Aim of the task
Copy, from the material below, each line that contains the word "such".

Data for this exercise
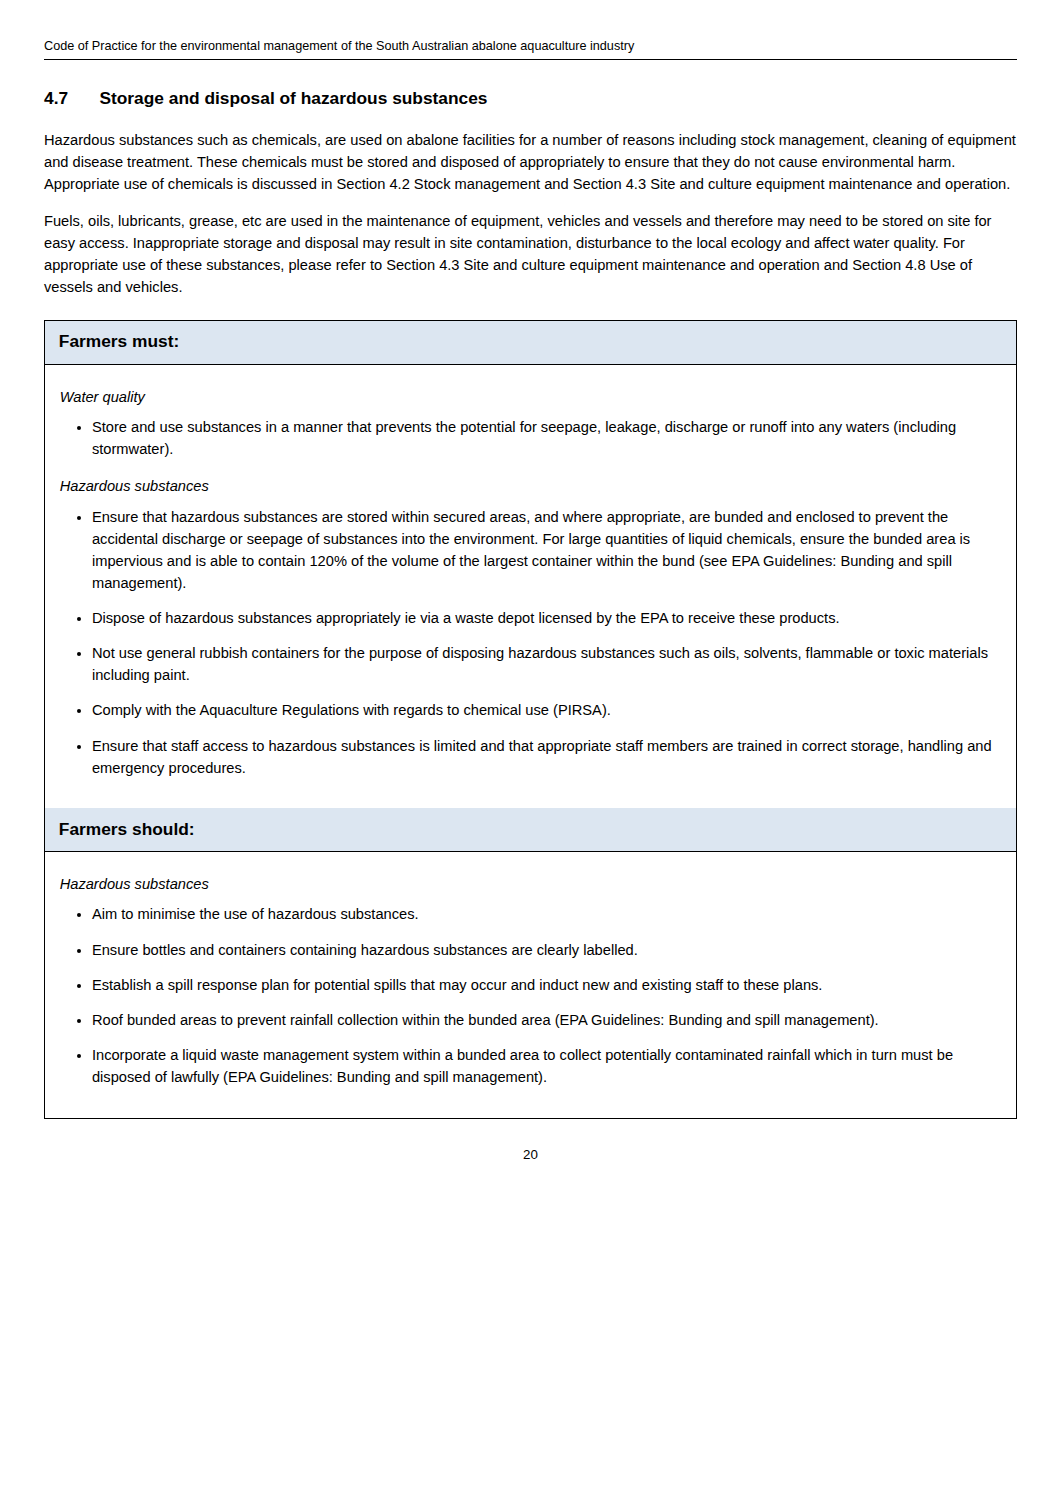Code of Practice for the environmental management of the South Australian abalone aquaculture industry
4.7 Storage and disposal of hazardous substances
Hazardous substances such as chemicals, are used on abalone facilities for a number of reasons including stock management, cleaning of equipment and disease treatment. These chemicals must be stored and disposed of appropriately to ensure that they do not cause environmental harm. Appropriate use of chemicals is discussed in Section 4.2 Stock management and Section 4.3 Site and culture equipment maintenance and operation.
Fuels, oils, lubricants, grease, etc are used in the maintenance of equipment, vehicles and vessels and therefore may need to be stored on site for easy access. Inappropriate storage and disposal may result in site contamination, disturbance to the local ecology and affect water quality. For appropriate use of these substances, please refer to Section 4.3 Site and culture equipment maintenance and operation and Section 4.8 Use of vessels and vehicles.
Farmers must:
Water quality
Store and use substances in a manner that prevents the potential for seepage, leakage, discharge or runoff into any waters (including stormwater).
Hazardous substances
Ensure that hazardous substances are stored within secured areas, and where appropriate, are bunded and enclosed to prevent the accidental discharge or seepage of substances into the environment. For large quantities of liquid chemicals, ensure the bunded area is impervious and is able to contain 120% of the volume of the largest container within the bund (see EPA Guidelines: Bunding and spill management).
Dispose of hazardous substances appropriately ie via a waste depot licensed by the EPA to receive these products.
Not use general rubbish containers for the purpose of disposing hazardous substances such as oils, solvents, flammable or toxic materials including paint.
Comply with the Aquaculture Regulations with regards to chemical use (PIRSA).
Ensure that staff access to hazardous substances is limited and that appropriate staff members are trained in correct storage, handling and emergency procedures.
Farmers should:
Hazardous substances
Aim to minimise the use of hazardous substances.
Ensure bottles and containers containing hazardous substances are clearly labelled.
Establish a spill response plan for potential spills that may occur and induct new and existing staff to these plans.
Roof bunded areas to prevent rainfall collection within the bunded area (EPA Guidelines: Bunding and spill management).
Incorporate a liquid waste management system within a bunded area to collect potentially contaminated rainfall which in turn must be disposed of lawfully (EPA Guidelines: Bunding and spill management).
20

Exercise solution
Hazardous substances such as chemicals, are used on abalone facilities for a number of reasons including stock management, cleaning of equipment and disease treatment. These chemicals must be stored and disposed of appropriately to ensure that they do not cause environmental harm. Appropriate use of chemicals is discussed in Section 4.2 Stock management and Section 4.3 Site and culture equipment maintenance and operation.
Not use general rubbish containers for the purpose of disposing hazardous substances such as oils, solvents, flammable or toxic materials including paint.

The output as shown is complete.